Could you rewrite every row below with each "series" changed to "data series", keeping everything else the same and leaving the pictures out?

=== Begin Enclosure ===

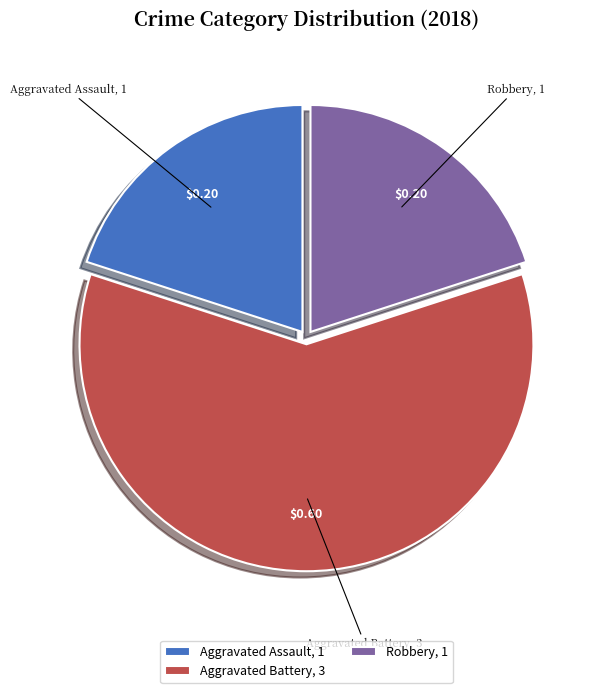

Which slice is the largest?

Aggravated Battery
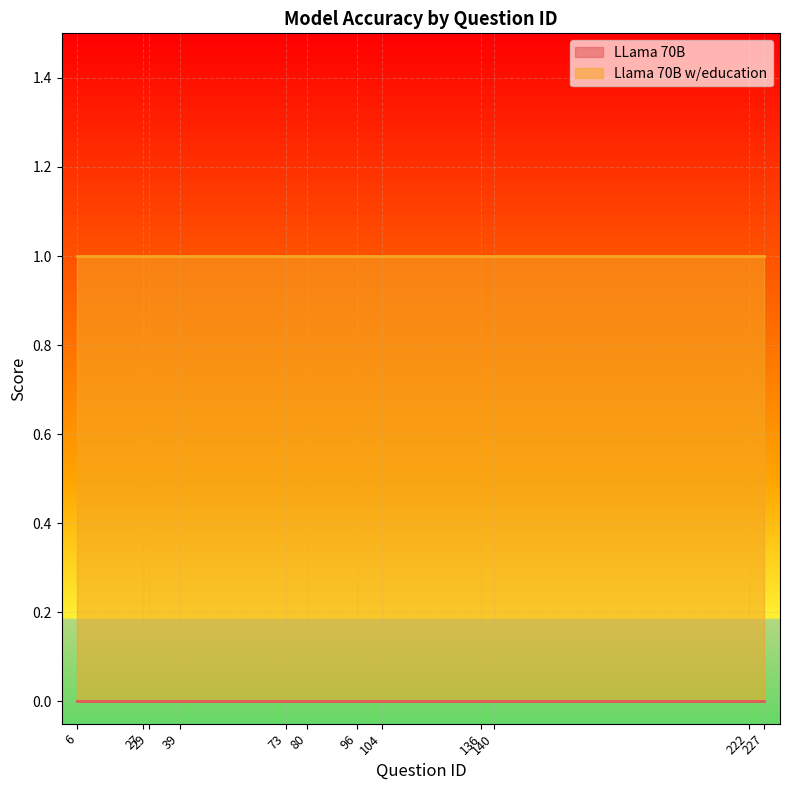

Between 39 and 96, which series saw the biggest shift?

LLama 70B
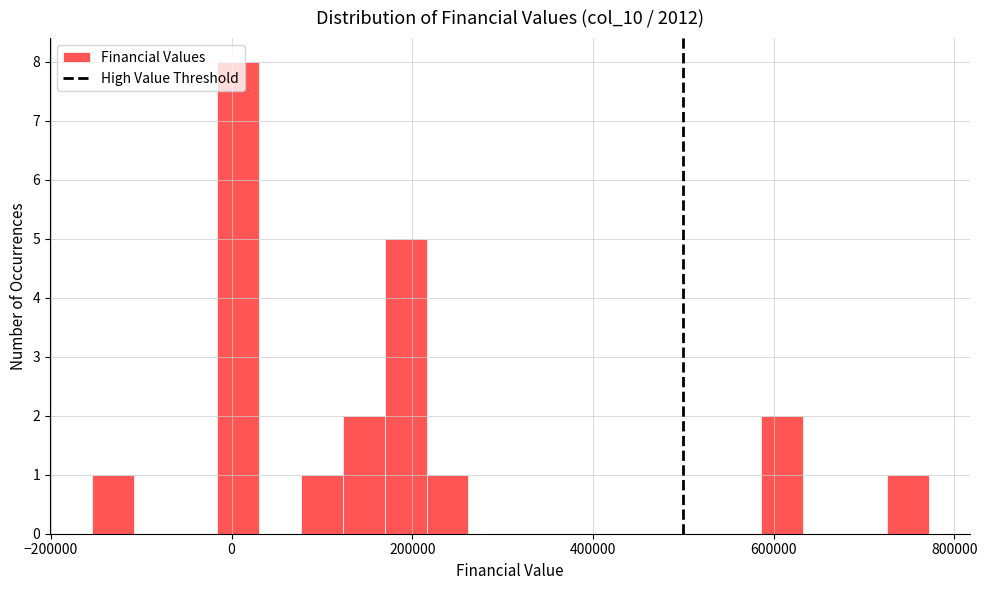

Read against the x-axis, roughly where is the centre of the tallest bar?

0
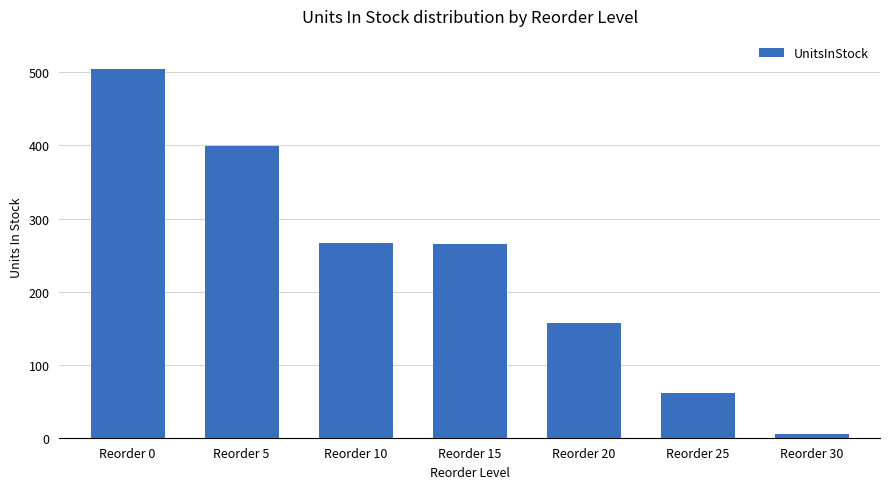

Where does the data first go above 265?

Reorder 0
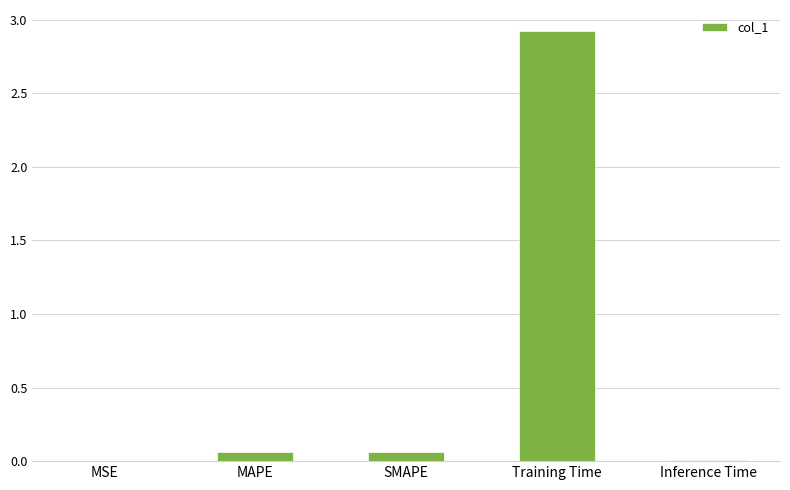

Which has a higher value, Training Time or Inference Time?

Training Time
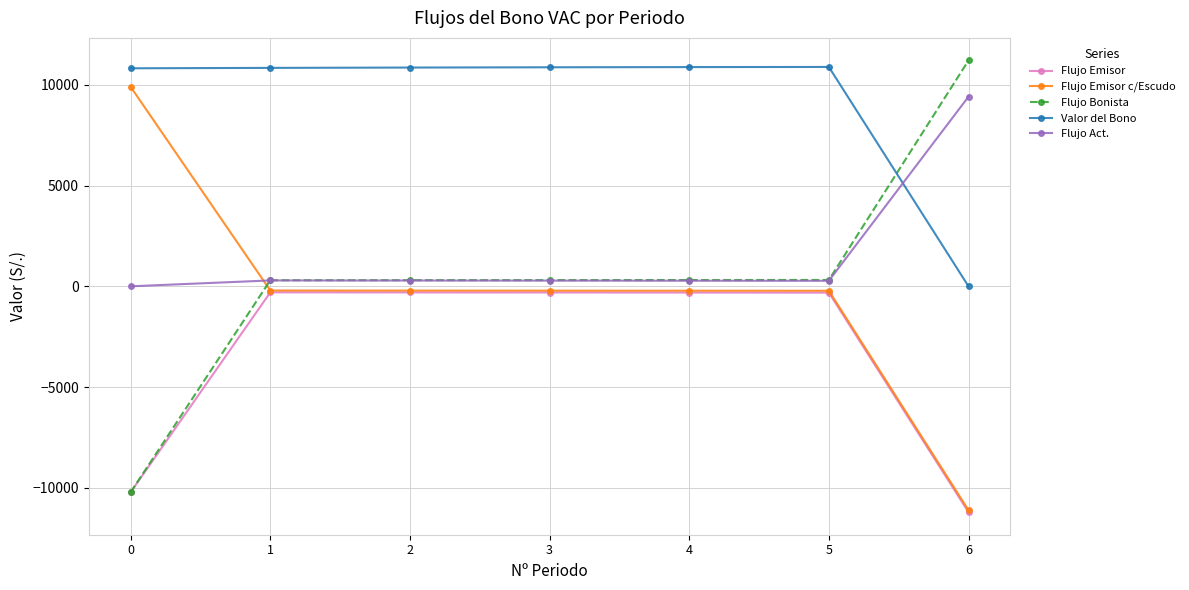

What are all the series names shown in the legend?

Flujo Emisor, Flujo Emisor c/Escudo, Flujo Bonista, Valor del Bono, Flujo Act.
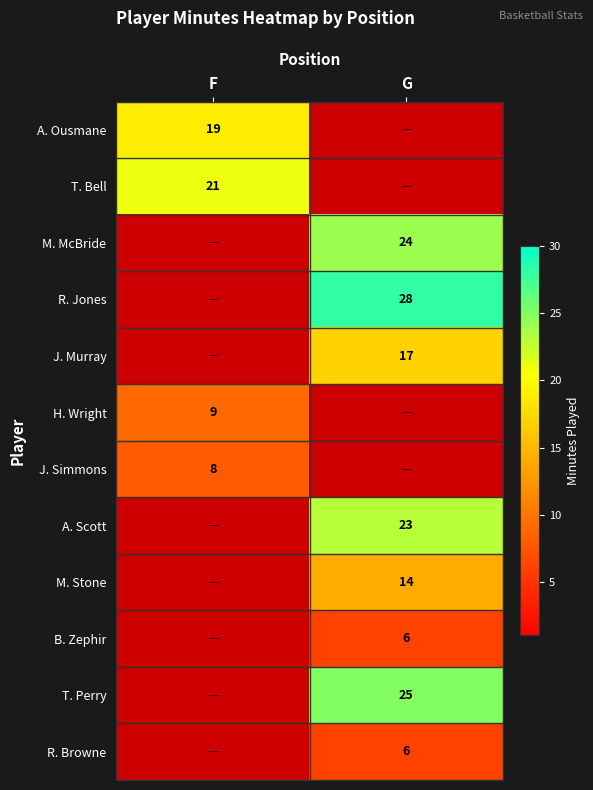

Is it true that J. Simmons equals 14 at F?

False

=== End Enclosure ===

▶ _TASK ANSWER_
Which slice is the largest?

Aggravated Battery

Between 39 and 96, which data series saw the biggest shift?

LLama 70B

Read against the x-axis, roughly where is the centre of the tallest bar?

0

Where does the data first go above 265?

Reorder 0

Which has a higher value, Training Time or Inference Time?

Training Time

What are all the data series names shown in the legend?

Flujo Emisor, Flujo Emisor c/Escudo, Flujo Bonista, Valor del Bono, Flujo Act.

Is it true that J. Simmons equals 14 at F?

False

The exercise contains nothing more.